1 December 2016 15:10Gewijzigd op 16 November 2020 09:05
beeld ANP, Bas Czerwinski
beeld ANP, Bas Czerwinski

Niets aan de hand, zei premier Rutte ruim anderhalve week geleden na een VVD-partijcongres. Akkoord, bijna 82 procent van de congresleden had dan wel ingestemd met een voorstel om de drugsparagraaf in het verkiezingsprogramma ietwat te wijzigen. Maar goedbeschouwd stelde dat niet zo veel voor.

„De VVD is natuurlijk altijd een partij van law en order”, aldus een laconieke Rutte. „Dat blijven we ook.”

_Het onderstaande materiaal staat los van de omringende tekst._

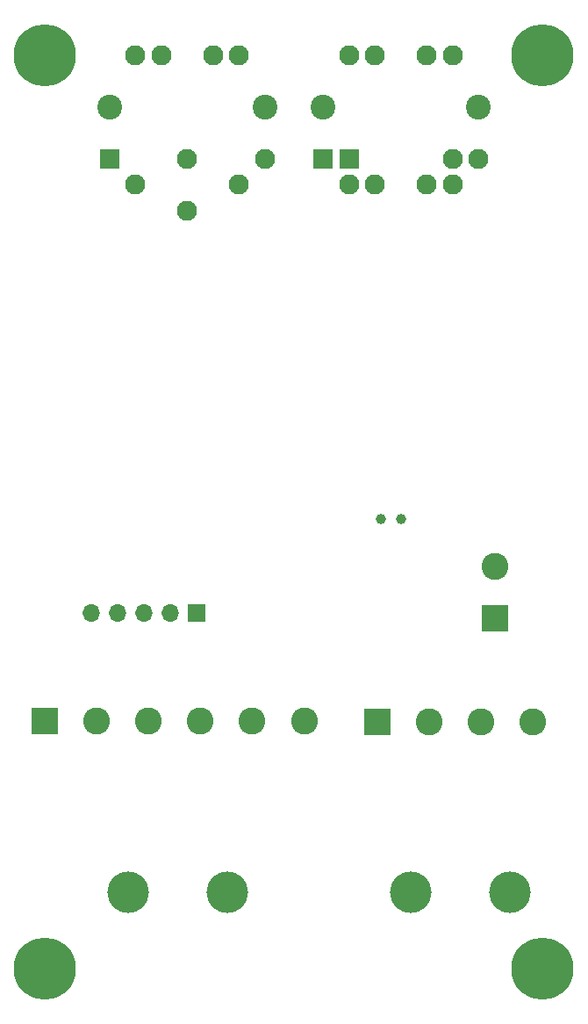
<source format=gbr>
%TF.GenerationSoftware,KiCad,Pcbnew,6.0.10-86aedd382b~118~ubuntu20.04.1*%
%TF.CreationDate,2023-03-12T18:50:47-04:00*%
%TF.ProjectId,coco_serial_rtc,636f636f-5f73-4657-9269-616c5f727463,1.0.0*%
%TF.SameCoordinates,Original*%
%TF.FileFunction,Soldermask,Bot*%
%TF.FilePolarity,Negative*%
%FSLAX46Y46*%
G04 Gerber Fmt 4.6, Leading zero omitted, Abs format (unit mm)*
G04 Created by KiCad (PCBNEW 6.0.10-86aedd382b~118~ubuntu20.04.1) date 2023-03-12 18:50:47*
%MOMM*%
%LPD*%
G01*
G04 APERTURE LIST*
%ADD10C,1.950000*%
%ADD11R,1.950000X1.950000*%
%ADD12C,2.400000*%
%ADD13C,6.000000*%
%ADD14R,2.600000X2.600000*%
%ADD15C,2.600000*%
%ADD16R,1.700000X1.700000*%
%ADD17O,1.700000X1.700000*%
%ADD18C,4.000000*%
%ADD19C,1.000000*%
G04 APERTURE END LIST*
D10*
%TO.C,J4*%
X122575000Y-54250000D03*
X125075000Y-54250000D03*
X132575000Y-54250000D03*
X130075000Y-54250000D03*
X127575000Y-69250000D03*
X135075000Y-64250000D03*
X132575000Y-66750000D03*
X127575000Y-64250000D03*
X122575000Y-66750000D03*
D11*
X120075000Y-64250000D03*
D12*
X135075000Y-59250000D03*
X120075000Y-59250000D03*
%TD*%
D13*
%TO.C,H8*%
X161860000Y-142325000D03*
%TD*%
%TO.C,H7*%
X113860000Y-142325000D03*
%TD*%
%TO.C,H6*%
X161860000Y-54325000D03*
%TD*%
%TO.C,H5*%
X113860000Y-54325000D03*
%TD*%
D14*
%TO.C,J3*%
X145920000Y-118530000D03*
D15*
X150920000Y-118530000D03*
X155920000Y-118530000D03*
X160920000Y-118530000D03*
%TD*%
D14*
%TO.C,J6*%
X157275000Y-108560000D03*
D15*
X157275000Y-103560000D03*
%TD*%
D16*
%TO.C,J1*%
X128500000Y-108060000D03*
D17*
X125960000Y-108060000D03*
X123420000Y-108060000D03*
X120880000Y-108060000D03*
X118340000Y-108060000D03*
%TD*%
D18*
%TO.C,H1*%
X121830000Y-135000000D03*
%TD*%
%TO.C,H3*%
X158710000Y-135000000D03*
%TD*%
D10*
%TO.C,J5*%
X143175000Y-54250000D03*
X145675000Y-54250000D03*
X153175000Y-54250000D03*
X150675000Y-54250000D03*
X153175000Y-64250000D03*
X155675000Y-64250000D03*
X150675000Y-66750000D03*
X153175000Y-66750000D03*
X143175000Y-66750000D03*
X145675000Y-66750000D03*
D11*
X143175000Y-64250000D03*
X140675000Y-64250000D03*
D12*
X155675000Y-59250000D03*
X140675000Y-59250000D03*
%TD*%
D14*
%TO.C,J2*%
X113851000Y-118465000D03*
D15*
X118851000Y-118465000D03*
X123851000Y-118465000D03*
X128851000Y-118465000D03*
X133851000Y-118465000D03*
X138851000Y-118465000D03*
%TD*%
D19*
%TO.C,Y1*%
X146290000Y-99030000D03*
X148190000Y-99030000D03*
%TD*%
D18*
%TO.C,H2*%
X131470000Y-135000000D03*
%TD*%
%TO.C,H4*%
X149160000Y-135000000D03*
%TD*%
M02*

</source>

De VVD blijft de wietteelt keihard bestrijden; bedoelde de premier dat destijds? Min of meer wel, was gisteren in de Tweede Kamer de reactie van VVD-justitiewoordvoerder Tellegen. Er is inderdaad een heel reële kans dat het drugsbeleid na de verkiezingen wordt aangescherpt als de VVD het voor het zeggen krijgt, zo reageerde zij richting SGP-leider Van der Staaij, die haar naar de strekking van het wijzigingsvoorstel had gevraagd.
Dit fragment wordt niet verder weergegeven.